Kapitel 60
FBI-Außenstelle, Chicago
Special Agent Laura Marsh rieb sich die Schläfen, während sie auf den Monitor auf ihrem Schreibtisch blickte und das Material nun zum sechsten Mal sichtete. Oder vielleicht war es auch schon das siebte Mal. Sie war beim Zählen durcheinandergekommen, während sie ständig zwischen etlichen geöffneten Fenstern auf ihrem Bildschirm und diversen Papieren auf dem Tisch hin und her wechselte, wobei die einzelnen Schritte ihrer Hintergrundrecherche ineinander verschwammen.
In ihrem Kopf, direkt hinter ihren Schläfen – dort, wo weder das Reiben mit den Fingern noch eine Massage hinkamen –, pochte es schmerzhaft, und das nicht nur wegen der schwierigen Aufgabe, die Hintergrundinformationen zur Verbindung der Kirche der Wahrheit in der Befreiung mit dem Nahen Osten zusammenzustellen. Ihr Kopf schmerzte, weil da irgendetwas nicht stimmte. Irgendetwas passte nicht, und wenn einzelne Materialien nicht zusammenpassten, hämmerte Marsh der Kopf.
Sie übersahen da etwas. Die Kirche zeigte keinerlei Anzeichen für internationale Aktivitäten; doch die Informationen darüber, dass sie Chicago bedrohte – das Video, die Berichte aus dem Irak, die Aussagen von Pike –, sprachen alle für eine enge arabische Verbindung.
Die arabische Verbindung wiederum sprach für ein anti-amerikanisches Motiv; doch in dem ganzen Material über die Kirche war nichts, das auf irgendeine Art auf politische Einstellung schließen ließ – ganz zu schweigen von einer anti-amerikanischen Position.

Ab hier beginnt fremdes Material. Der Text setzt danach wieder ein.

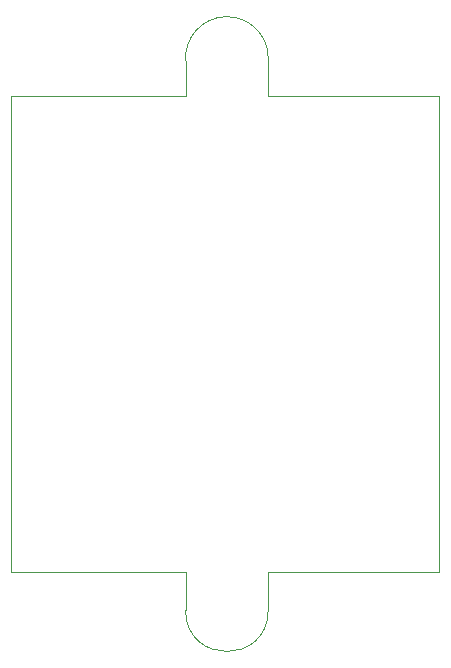
<source format=gbr>
%TF.GenerationSoftware,KiCad,Pcbnew,(5.1.8-0-10_14)*%
%TF.CreationDate,2020-12-27T09:30:55+11:00*%
%TF.ProjectId,Open-JIP(KiCad)_T3.2,4f70656e-2d4a-4495-9028-4b6943616429,rev?*%
%TF.SameCoordinates,Original*%
%TF.FileFunction,Profile,NP*%
%FSLAX46Y46*%
G04 Gerber Fmt 4.6, Leading zero omitted, Abs format (unit mm)*
G04 Created by KiCad (PCBNEW (5.1.8-0-10_14)) date 2020-12-27 09:30:55*
%MOMM*%
%LPD*%
G01*
G04 APERTURE LIST*
%TA.AperFunction,Profile*%
%ADD10C,0.100000*%
%TD*%
G04 APERTURE END LIST*
D10*
X101750000Y-73500000D02*
X116500000Y-73500000D01*
X101750000Y-33250000D02*
X101750000Y-73500000D01*
X116500000Y-33250000D02*
X101750000Y-33250000D01*
X138000000Y-33250000D02*
X123500000Y-33250000D01*
X138000000Y-73500000D02*
X138000000Y-33250000D01*
X137750000Y-73500000D02*
X138000000Y-73500000D01*
X123500000Y-73500000D02*
X137750000Y-73500000D01*
X123500000Y-76750000D02*
X123500000Y-73500000D01*
X116500000Y-76750000D02*
X116500000Y-73500000D01*
X116507752Y-30232817D02*
X116500000Y-33250000D01*
X123500000Y-30000000D02*
X123500000Y-33250000D01*
X116507752Y-30232817D02*
G75*
G02*
X123500000Y-30000000I3492248J232817D01*
G01*
X123500000Y-76750000D02*
G75*
G02*
X116500000Y-76750000I-3500000J0D01*
G01*
M02*

</source>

Und wenn die Kirche eine anti-amerikanische Facette haben sollte, dann würde dies auf eine ideologische, von Machtgier getriebene Motivation hindeuten und die mutmaßlichen terroristischen Neigungen untermauern. Aber der das FBI beratende Anthropologe hatte gesagt, aufgrund ihrer gnostischen Tendenzen würde die Gruppe so etwas wohl ablehnen; sie wäre vielmehr dem Frieden und der Erleuchtung sowie der Freiheit des Geistes zugeneigt, jedoch nicht irgendwelchen politischen Machtspielchen und terroristischen Ideologien.
Nein, hier war irgendetwas, das keinen Sinn ergab. Sie übersah etwas. Sie alle übersahen etwas.
Marshs Blick fiel auf ein gelbes Blatt, das ein Agent einige Minuten zuvor bei ihr abgegeben hatte. Bei der kompletten Überwachung der Handykommunikation hatte die National Security Administration nach einem Gespräch, in dem der Begriff »Video« und genug andere Charakteristika umhergeschwirrt waren, um einen Alarm auszulösen, die zugehörige Nummer identifiziert. Die NSA hatte, was höchst untypisch für sie war, die Information dem FBI mitgeteilt und die Position des Telefons trianguliert. Es war an diesem Morgen verwaist auf einem Restauranttisch im Drake Hotel gefunden worden.
In einem Hotel, das direkt an der Strecke der Parade zum 4. Juli lag.
Das Telefonat war eine wichtige Spur. Es deutete auf Unterstützung und Aktivitäten vor Ort hin. Aber es war nicht dieser Anruf, der Special Agent Laura Marsh beunruhigte. Es war ein kleines Detail in dem Bericht: Das Telefon war ein italienisches Fabrikat, registriert im T-Mobile-Netz der Deutschen Telekom.
Chicago. Irak. New York. Großbritannien. Und jetzt Italien. Deutschland. Das Verbreitungsgebiet der Kirche der Wahrheit in der Befreiung schien sich mit jeder neuen Spur, die sie fanden, immens zu vergrößern.
Marsh rieb sich die Schläfen noch fester.